WORK TO COMPLETE:
Give the lines again word for word, beginning with the one containing "X116647448Y-155537616D02*" and ending with the last line of the material below.
========================================
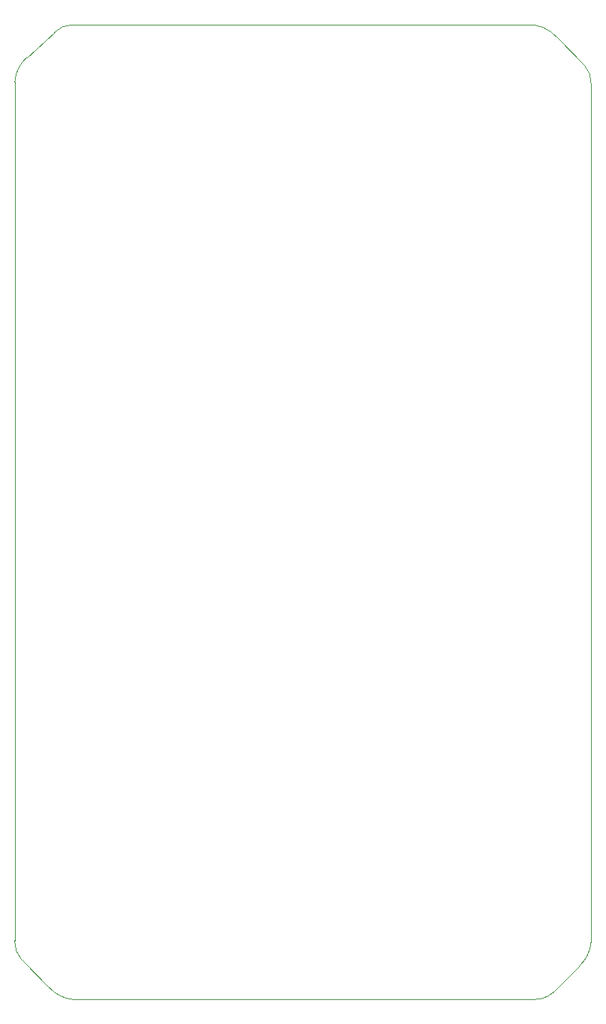
<source format=gbr>
%TF.GenerationSoftware,KiCad,Pcbnew,9.0.6*%
%TF.CreationDate,2025-12-04T14:52:28+01:00*%
%TF.ProjectId,ExtensionBoardBasic,45787465-6e73-4696-9f6e-426f61726442,rev?*%
%TF.SameCoordinates,Original*%
%TF.FileFunction,Profile,NP*%
%FSLAX46Y46*%
G04 Gerber Fmt 4.6, Leading zero omitted, Abs format (unit mm)*
G04 Created by KiCad (PCBNEW 9.0.6) date 2025-12-04 14:52:28*
%MOMM*%
%LPD*%
G01*
G04 APERTURE LIST*
%TA.AperFunction,Profile*%
%ADD10C,0.050000*%
%TD*%
G04 APERTURE END LIST*
D10*
X122332825Y-49903587D02*
X173882595Y-49914990D01*
X120369690Y-50756049D02*
G75*
G02*
X122332580Y-49903586I2090519J-2127535D01*
G01*
X180288133Y-54461756D02*
G75*
G02*
X181050198Y-56603584I-2236588J-2002266D01*
G01*
X173882580Y-49914990D02*
G75*
G02*
X177102707Y-51241889I208905J-4063790D01*
G01*
X177098775Y-51245412D02*
X180286385Y-54461756D01*
X115886409Y-153428326D02*
X115900003Y-56355825D01*
X115900003Y-56355825D02*
G75*
G02*
X117231859Y-53602401I4128152J-297997D01*
G01*
X117236408Y-53604391D02*
X120370588Y-50756964D01*
X181050198Y-56603584D02*
X181034280Y-153601825D01*
X181034280Y-153601826D02*
G75*
G02*
X179724758Y-156277652I-4064953J331000D01*
G01*
X176752215Y-159263421D02*
G75*
G02*
X174422580Y-160053582I-2064597J2257745D01*
G01*
X174424845Y-160059954D02*
X122457944Y-160059954D01*
X119840607Y-158753960D02*
X116647448Y-155537616D01*
X122451854Y-160059370D02*
G75*
G02*
X119835080Y-158753958I393275J4063786D01*
G01*
X179724758Y-156277652D02*
X176752215Y-159263421D01*
X116647448Y-155537616D02*
G75*
G02*
X115886409Y-153428326I2237611J1999275D01*
G01*
M02*

</source>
========================================
TASK OUTPUT:
X116647448Y-155537616D02*
G75*
G02*
X115886409Y-153428326I2237611J1999275D01*
G01*
M02*

</source>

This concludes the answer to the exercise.